Start at the first line below and write out everything verbatim except the pictures.
___ THE INPUT ___
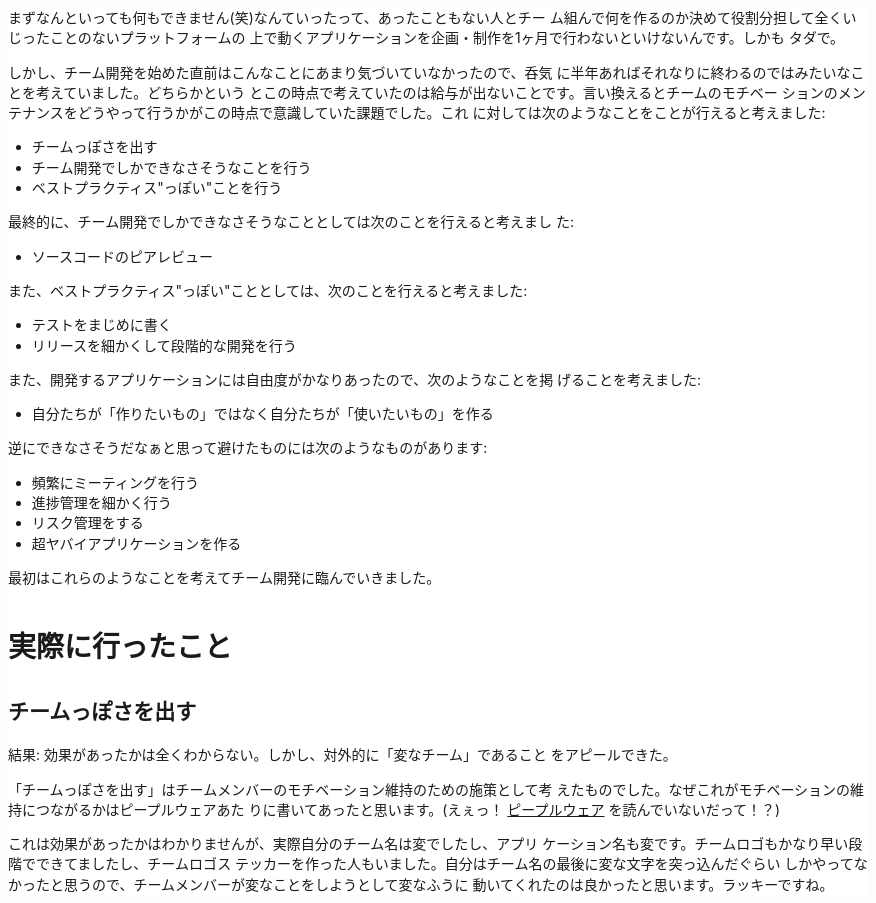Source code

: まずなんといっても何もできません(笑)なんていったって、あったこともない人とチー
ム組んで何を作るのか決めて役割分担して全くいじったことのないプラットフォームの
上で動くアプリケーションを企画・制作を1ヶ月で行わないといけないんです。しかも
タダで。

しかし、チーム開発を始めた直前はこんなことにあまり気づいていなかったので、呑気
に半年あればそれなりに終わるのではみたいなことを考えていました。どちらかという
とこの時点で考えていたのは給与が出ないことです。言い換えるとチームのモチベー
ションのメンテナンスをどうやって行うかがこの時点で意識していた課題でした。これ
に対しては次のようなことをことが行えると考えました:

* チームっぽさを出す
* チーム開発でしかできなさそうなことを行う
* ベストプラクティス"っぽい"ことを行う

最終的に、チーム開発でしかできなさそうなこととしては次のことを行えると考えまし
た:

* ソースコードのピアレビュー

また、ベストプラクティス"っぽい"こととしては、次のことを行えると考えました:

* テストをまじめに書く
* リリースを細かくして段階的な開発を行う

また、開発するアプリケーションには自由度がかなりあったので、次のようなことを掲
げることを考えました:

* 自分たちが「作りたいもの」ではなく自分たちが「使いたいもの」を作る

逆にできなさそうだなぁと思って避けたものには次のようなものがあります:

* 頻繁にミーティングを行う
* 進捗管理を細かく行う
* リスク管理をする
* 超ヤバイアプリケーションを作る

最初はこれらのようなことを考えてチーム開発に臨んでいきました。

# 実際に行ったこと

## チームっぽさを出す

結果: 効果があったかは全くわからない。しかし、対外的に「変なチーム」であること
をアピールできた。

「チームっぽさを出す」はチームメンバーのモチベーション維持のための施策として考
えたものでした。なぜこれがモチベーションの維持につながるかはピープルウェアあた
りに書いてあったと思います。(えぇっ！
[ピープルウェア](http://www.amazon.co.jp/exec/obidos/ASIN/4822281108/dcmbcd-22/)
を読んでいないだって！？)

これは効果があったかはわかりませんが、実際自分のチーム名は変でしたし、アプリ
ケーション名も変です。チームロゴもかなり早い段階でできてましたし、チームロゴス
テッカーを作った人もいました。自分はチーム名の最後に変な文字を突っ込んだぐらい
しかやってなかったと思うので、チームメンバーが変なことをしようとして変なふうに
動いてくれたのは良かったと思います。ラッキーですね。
___
== YOUR RESPONSE ==
Source code

: まずなんといっても何もできません(笑)なんていったって、あったこともない人とチー
ム組んで何を作るのか決めて役割分担して全くいじったことのないプラットフォームの
上で動くアプリケーションを企画・制作を1ヶ月で行わないといけないんです。しかも
タダで。

しかし、チーム開発を始めた直前はこんなことにあまり気づいていなかったので、呑気
に半年あればそれなりに終わるのではみたいなことを考えていました。どちらかという
とこの時点で考えていたのは給与が出ないことです。言い換えるとチームのモチベー
ションのメンテナンスをどうやって行うかがこの時点で意識していた課題でした。これ
に対しては次のようなことをことが行えると考えました:

* チームっぽさを出す
* チーム開発でしかできなさそうなことを行う
* ベストプラクティス"っぽい"ことを行う

最終的に、チーム開発でしかできなさそうなこととしては次のことを行えると考えまし
た:

* ソースコードのピアレビュー

また、ベストプラクティス"っぽい"こととしては、次のことを行えると考えました:

* テストをまじめに書く
* リリースを細かくして段階的な開発を行う

また、開発するアプリケーションには自由度がかなりあったので、次のようなことを掲
げることを考えました:

* 自分たちが「作りたいもの」ではなく自分たちが「使いたいもの」を作る

逆にできなさそうだなぁと思って避けたものには次のようなものがあります:

* 頻繁にミーティングを行う
* 進捗管理を細かく行う
* リスク管理をする
* 超ヤバイアプリケーションを作る

最初はこれらのようなことを考えてチーム開発に臨んでいきました。

# 実際に行ったこと

## チームっぽさを出す

結果: 効果があったかは全くわからない。しかし、対外的に「変なチーム」であること
をアピールできた。

「チームっぽさを出す」はチームメンバーのモチベーション維持のための施策として考
えたものでした。なぜこれがモチベーションの維持につながるかはピープルウェアあた
りに書いてあったと思います。(えぇっ！
[ピープルウェア](http://www.amazon.co.jp/exec/obidos/ASIN/4822281108/dcmbcd-22/)
を読んでいないだって！？)

これは効果があったかはわかりませんが、実際自分のチーム名は変でしたし、アプリ
ケーション名も変です。チームロゴもかなり早い段階でできてましたし、チームロゴス
テッカーを作った人もいました。自分はチーム名の最後に変な文字を突っ込んだぐらい
しかやってなかったと思うので、チームメンバーが変なことをしようとして変なふうに
動いてくれたのは良かったと思います。ラッキーですね。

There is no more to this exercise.